Multiple electronic medical record-based interventions implemented at Boston Medical Center have reduced unnecessary diagnostic testing and increased the use of postoperative order sets, two indicators of providing high-value medical care, according to a study published in the Joint Commission Journal on Quality and Patient Safety.
High-value care is defined as delivering the best possible care while simultaneously reducing unnecessary healthcare costs. The release of the Choosing Wisely campaign in 2012, an initiative of the American Board of Internal Medicine Foundation, renewed the focus on providing high-value medical care. The campaign promotes the development of electronic medical record-based interventions that target individual recommendations.
Boston Medical Center (BMC) focused on five areas in the Choosing Wisely recommendations: the overutilisation of chest x-rays, routine daily labs, red blood cell transfusions, and urinary catheters, and underutilisation of pain and pneumonia prevention orders for patients after surgery. To do this, BMC researchers worked with the information technology team to incorporate new recommendations into the electronic medical records that would alert the provider to best practice information. The researchers examined data between July 2014 and December 2016 to look at how the interventions played out clinically.
At six months following BMC's intervention, the proportion of patients receiving pre-admission chest x-rays decreased 3.1 percent, and the proportion of labs ordered at routine times also declined 4 percent.
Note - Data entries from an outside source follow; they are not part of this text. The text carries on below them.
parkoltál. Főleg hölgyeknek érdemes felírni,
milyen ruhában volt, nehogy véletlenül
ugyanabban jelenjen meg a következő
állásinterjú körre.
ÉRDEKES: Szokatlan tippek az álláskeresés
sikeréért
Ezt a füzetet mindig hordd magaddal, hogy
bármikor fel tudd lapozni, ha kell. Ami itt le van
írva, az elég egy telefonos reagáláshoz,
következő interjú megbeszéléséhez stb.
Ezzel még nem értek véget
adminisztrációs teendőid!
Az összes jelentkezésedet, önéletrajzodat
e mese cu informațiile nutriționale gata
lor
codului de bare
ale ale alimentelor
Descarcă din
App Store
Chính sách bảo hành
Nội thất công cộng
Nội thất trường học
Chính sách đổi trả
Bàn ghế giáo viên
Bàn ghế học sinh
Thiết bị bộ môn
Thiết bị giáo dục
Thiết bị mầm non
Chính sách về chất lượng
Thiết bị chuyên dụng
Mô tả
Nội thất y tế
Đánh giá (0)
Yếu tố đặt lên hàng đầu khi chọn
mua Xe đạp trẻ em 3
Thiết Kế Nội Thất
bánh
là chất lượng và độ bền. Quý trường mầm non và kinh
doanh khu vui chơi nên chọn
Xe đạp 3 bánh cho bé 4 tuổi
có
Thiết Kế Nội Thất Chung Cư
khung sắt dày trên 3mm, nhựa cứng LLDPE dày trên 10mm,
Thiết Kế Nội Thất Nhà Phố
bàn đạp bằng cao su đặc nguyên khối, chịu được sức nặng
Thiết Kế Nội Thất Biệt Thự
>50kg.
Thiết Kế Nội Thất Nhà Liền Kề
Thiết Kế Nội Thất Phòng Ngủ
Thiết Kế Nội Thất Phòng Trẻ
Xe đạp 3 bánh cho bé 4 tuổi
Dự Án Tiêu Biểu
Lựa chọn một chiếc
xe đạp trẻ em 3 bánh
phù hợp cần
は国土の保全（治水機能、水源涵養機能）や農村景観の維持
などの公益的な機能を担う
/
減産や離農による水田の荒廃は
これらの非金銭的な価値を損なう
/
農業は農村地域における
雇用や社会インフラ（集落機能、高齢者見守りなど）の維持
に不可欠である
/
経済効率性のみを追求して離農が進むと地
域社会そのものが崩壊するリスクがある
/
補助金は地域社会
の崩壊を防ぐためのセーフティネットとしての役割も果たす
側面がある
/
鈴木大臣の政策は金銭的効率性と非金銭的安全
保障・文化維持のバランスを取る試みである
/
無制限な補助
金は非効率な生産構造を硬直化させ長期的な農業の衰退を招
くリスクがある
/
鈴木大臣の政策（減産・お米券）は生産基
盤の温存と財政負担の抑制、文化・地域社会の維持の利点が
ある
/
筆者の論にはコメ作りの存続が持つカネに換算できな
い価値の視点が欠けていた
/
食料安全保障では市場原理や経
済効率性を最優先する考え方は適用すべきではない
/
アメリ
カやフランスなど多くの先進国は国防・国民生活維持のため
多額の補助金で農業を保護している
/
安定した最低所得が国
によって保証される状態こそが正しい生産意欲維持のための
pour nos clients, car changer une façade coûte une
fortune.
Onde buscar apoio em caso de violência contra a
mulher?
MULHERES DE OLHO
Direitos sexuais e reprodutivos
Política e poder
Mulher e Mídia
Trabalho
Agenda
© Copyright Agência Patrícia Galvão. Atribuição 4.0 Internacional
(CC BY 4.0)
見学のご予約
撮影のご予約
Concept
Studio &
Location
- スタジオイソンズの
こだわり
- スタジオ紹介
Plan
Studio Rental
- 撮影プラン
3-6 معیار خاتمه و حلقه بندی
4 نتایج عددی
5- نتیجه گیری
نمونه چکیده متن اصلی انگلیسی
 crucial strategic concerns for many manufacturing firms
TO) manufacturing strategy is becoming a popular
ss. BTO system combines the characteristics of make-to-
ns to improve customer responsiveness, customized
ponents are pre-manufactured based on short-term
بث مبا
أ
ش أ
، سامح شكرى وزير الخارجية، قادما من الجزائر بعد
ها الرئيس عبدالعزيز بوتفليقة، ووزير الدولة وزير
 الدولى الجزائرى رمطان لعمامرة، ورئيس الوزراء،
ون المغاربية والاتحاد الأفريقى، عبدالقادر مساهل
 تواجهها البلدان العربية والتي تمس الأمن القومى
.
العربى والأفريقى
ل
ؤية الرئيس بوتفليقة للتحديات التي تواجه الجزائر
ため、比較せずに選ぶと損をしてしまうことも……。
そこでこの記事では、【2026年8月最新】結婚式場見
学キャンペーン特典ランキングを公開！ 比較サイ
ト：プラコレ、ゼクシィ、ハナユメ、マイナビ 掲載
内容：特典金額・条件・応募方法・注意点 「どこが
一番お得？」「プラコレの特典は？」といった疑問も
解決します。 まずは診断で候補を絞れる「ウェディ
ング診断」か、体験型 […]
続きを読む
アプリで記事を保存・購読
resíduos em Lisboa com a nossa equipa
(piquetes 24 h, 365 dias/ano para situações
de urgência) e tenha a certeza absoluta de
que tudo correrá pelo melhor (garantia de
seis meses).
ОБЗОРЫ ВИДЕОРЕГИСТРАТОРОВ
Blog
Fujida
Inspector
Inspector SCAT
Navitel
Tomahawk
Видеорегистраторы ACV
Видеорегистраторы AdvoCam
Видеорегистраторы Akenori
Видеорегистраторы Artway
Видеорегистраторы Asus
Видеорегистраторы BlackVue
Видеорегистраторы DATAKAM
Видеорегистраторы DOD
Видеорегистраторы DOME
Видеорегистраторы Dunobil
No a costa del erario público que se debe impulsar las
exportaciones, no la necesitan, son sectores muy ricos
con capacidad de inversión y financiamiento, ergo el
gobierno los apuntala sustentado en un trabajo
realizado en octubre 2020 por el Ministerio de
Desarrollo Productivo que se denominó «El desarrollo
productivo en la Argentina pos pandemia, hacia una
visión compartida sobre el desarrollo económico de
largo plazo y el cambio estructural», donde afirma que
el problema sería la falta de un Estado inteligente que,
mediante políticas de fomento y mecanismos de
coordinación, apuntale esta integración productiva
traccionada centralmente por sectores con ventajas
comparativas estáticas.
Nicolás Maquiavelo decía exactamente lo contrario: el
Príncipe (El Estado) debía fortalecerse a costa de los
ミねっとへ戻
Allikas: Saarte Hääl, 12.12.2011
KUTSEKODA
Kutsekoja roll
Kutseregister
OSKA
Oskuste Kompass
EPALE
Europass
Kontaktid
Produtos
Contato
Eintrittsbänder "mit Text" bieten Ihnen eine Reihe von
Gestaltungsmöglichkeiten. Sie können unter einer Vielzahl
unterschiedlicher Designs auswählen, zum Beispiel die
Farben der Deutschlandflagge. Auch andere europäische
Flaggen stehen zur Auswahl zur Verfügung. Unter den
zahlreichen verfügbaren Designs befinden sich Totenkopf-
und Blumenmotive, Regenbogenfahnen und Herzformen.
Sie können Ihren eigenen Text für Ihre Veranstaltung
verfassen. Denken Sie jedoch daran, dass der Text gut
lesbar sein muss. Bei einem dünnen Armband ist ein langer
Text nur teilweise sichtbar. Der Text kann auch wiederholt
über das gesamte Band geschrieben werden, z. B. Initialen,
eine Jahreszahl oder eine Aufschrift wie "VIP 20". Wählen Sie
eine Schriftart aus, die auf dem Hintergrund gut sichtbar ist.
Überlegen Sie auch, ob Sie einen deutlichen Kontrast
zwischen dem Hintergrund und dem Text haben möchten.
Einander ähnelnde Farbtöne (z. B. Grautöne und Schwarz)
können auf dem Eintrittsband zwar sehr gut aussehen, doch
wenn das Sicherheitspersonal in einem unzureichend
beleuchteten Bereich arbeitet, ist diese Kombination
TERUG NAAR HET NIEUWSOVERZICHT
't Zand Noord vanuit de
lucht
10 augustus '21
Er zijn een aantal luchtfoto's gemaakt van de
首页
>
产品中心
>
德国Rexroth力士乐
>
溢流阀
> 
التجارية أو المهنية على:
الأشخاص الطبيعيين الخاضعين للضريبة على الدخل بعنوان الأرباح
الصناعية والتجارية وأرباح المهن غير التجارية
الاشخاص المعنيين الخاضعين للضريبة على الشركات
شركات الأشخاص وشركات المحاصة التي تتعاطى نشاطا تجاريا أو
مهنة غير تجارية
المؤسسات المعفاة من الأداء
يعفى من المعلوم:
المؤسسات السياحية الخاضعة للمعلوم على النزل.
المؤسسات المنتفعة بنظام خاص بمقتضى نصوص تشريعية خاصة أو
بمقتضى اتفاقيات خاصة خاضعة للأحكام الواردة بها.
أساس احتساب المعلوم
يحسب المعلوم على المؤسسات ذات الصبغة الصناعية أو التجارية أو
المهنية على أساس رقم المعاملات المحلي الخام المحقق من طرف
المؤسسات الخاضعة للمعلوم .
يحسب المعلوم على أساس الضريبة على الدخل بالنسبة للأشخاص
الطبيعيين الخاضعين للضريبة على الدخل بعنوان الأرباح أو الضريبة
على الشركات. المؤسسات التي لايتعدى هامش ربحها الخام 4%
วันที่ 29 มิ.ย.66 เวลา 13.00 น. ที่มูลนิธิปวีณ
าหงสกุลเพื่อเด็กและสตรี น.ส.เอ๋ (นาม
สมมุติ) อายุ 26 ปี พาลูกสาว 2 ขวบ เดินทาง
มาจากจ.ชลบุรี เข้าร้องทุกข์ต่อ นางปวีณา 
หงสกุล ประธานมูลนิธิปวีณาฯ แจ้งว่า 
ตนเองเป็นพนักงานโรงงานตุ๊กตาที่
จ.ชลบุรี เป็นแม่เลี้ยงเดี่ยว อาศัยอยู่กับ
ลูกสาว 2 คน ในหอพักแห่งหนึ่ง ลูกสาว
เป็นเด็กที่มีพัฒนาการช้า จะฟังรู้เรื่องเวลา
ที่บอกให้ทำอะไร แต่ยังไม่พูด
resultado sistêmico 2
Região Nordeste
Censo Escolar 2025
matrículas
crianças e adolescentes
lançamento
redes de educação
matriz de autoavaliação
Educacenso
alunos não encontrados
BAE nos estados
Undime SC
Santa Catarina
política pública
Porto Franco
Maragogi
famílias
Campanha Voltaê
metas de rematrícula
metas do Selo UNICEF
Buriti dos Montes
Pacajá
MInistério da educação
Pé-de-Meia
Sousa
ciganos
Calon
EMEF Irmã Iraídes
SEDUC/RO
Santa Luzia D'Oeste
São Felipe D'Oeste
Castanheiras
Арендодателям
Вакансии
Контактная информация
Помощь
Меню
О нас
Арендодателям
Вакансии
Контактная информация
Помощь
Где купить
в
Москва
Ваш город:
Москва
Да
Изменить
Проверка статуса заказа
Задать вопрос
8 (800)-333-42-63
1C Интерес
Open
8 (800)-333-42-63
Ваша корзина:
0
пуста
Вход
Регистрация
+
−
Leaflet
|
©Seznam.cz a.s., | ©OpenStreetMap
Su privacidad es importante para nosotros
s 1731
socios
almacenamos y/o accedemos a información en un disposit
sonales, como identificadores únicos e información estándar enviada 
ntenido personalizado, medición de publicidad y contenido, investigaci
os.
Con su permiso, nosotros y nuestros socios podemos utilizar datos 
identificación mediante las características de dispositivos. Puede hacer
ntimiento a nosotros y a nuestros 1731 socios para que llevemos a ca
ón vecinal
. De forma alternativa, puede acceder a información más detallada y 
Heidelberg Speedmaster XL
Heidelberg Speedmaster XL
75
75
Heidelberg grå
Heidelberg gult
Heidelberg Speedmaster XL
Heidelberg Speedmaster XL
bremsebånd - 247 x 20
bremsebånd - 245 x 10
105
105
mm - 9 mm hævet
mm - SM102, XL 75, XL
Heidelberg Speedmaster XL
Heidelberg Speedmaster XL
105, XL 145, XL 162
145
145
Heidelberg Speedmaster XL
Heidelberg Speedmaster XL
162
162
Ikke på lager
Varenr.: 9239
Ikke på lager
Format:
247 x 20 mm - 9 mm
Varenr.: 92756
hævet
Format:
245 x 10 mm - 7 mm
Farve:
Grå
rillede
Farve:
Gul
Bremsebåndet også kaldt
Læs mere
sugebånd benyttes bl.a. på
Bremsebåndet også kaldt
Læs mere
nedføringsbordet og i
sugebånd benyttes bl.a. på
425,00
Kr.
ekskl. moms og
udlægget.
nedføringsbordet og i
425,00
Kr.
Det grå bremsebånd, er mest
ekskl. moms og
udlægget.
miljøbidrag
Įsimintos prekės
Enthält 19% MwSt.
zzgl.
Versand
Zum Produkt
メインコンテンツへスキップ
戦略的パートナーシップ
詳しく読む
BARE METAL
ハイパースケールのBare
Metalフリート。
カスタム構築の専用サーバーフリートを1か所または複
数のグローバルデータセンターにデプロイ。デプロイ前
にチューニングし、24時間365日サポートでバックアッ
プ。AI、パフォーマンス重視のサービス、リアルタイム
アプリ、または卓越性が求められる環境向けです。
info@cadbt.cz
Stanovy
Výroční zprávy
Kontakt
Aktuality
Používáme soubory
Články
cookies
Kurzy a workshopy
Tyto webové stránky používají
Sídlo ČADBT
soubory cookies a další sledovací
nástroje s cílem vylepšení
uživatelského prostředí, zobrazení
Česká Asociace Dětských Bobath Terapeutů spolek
Total lab utilisation was down with a post-implementation decrease of 1,009 orders per month.
There was no significant difference in the estimated red blood cell transfusion utilisation rate or the number of non-ICU urinary catheter days, but the proportion of postoperative patients who received appropriate pain and pneumonia prevention orders showed an absolute increase of 20 percent.
While the results of BMC's interventions show promise in improving high-value care, the study's corresponding author Nicholas Cordella, MD, says "using only an electronic medical record intervention may not be adequate to achieve optimal outcomes emphasised by Choosing Wisely."
Dr. Cordella, a fellow in quality improvement and patient safety at BMC, and co-authors suggest that future efforts aimed at increasing high-value care should consider other elements, such as clinician education, audits and feedback, and peer comparison.
"In order to move the needle on reducing unnecessary healthcare costs, we need to consider multipronged approaches in order to engage providers in ways that can truly make a difference in how we deliver exceptional, high-value care to every patient," says Dr. Cordella, also an assistant professor at Boston University School of Medicine.